Exercise goal: Return the passage of the thread on prime-power notation between "The digits in" and "to each prime.", inclusive, copied word for word.

Extract to read:

§ §

Counting by prime factors and "base prime" notation

Question

Question is whether clear patterns exist in the $p_n$ "digit" of a factorization notation where each digit stands for the power of the prime in that digit's position. For example, one would count from 2 to 17 as follows:

1, 10, 2, 100, 11, 1000, 3, 20, 101, 10000, 12, 100000, 1001, 110, 4, 1000000

What pattern, if any, would we expect to see from the right-most digit in this notation (the power of 2 in the factorization). Or in the 2nd right-most digit (the power of 3 in the factorization).

If this notion pre-exists, would appreciate a pointer to it, as I am not sure how to describe it in an unknown unknown phraseology.

Answer 1

The digits in the $2$s place will look like the heights of marks on an imperial ruler, where the heights correspond to the power of $2$ in the denominator of a fraction. If we start counting at $1$ they start $$0,1,0,2,0,1,0,3,0,1,0,2,0,1,0$$ You can recursively generate the sequence. This is the order $3$ version as the central number is $3$. To make the order $n+1$ version take the $n$ version, append $n+1$ and append the $n$ version again. This is OEIS A007814 The construction of the sequence of digits in the $3$s place is similar. Start with $0,0$. Take three copies of the order $n$ version and put $n+1$ in the spaces between them. This is OEIS A007949. It starts $$0, 0, 1, 0, 0, 1, 0, 0, 2, 0, 0, 1, 0, 0, 1, 0, 0, 2, 0, 0, 1, 0, 0, 1, 0, 0, 3, 0, 0$$You should be able to extend this to each prime.

Answer 2

There is a problem in your proposed notation in that powers greater than 9 will eventually appear in the prime decomposition. Therefore certain numbers will have the same notation, such as 4096 and 12: $4096 = 2^{12}$ and $12 = 3^1 \times 2^2$. Interestingly, the number 12 corresponds to "12" in your notation.

Thus your notation will eventually be jumbled in that the nth position may not correspond to the power of the nth prime in the prime decomposition of the corresponding number.

§ §

Data provided:
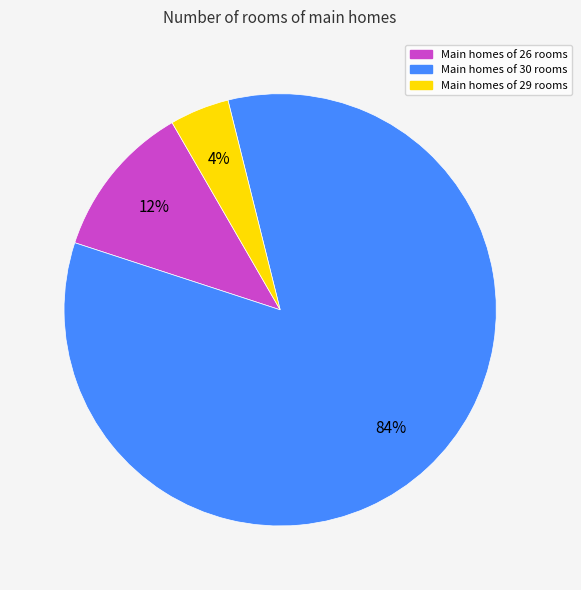

What percentage is the Main homes of 29 rooms slice, to the nearest percent?

4%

§ §

Exercise answer:
The digits in the $2$s place will look like the heights of marks on an imperial ruler, where the heights correspond to the power of $2$ in the denominator of a fraction. If we start counting at $1$ they start $$0,1,0,2,0,1,0,3,0,1,0,2,0,1,0$$ You can recursively generate the sequence. This is the order $3$ version as the central number is $3$. To make the order $n+1$ version take the $n$ version, append $n+1$ and append the $n$ version again. This is OEIS A007814 The construction of the sequence of digits in the $3$s place is similar. Start with $0,0$. Take three copies of the order $n$ version and put $n+1$ in the spaces between them. This is OEIS A007949. It starts $$0, 0, 1, 0, 0, 1, 0, 0, 2, 0, 0, 1, 0, 0, 1, 0, 0, 2, 0, 0, 1, 0, 0, 1, 0, 0, 3, 0, 0$$You should be able to extend this to each prime.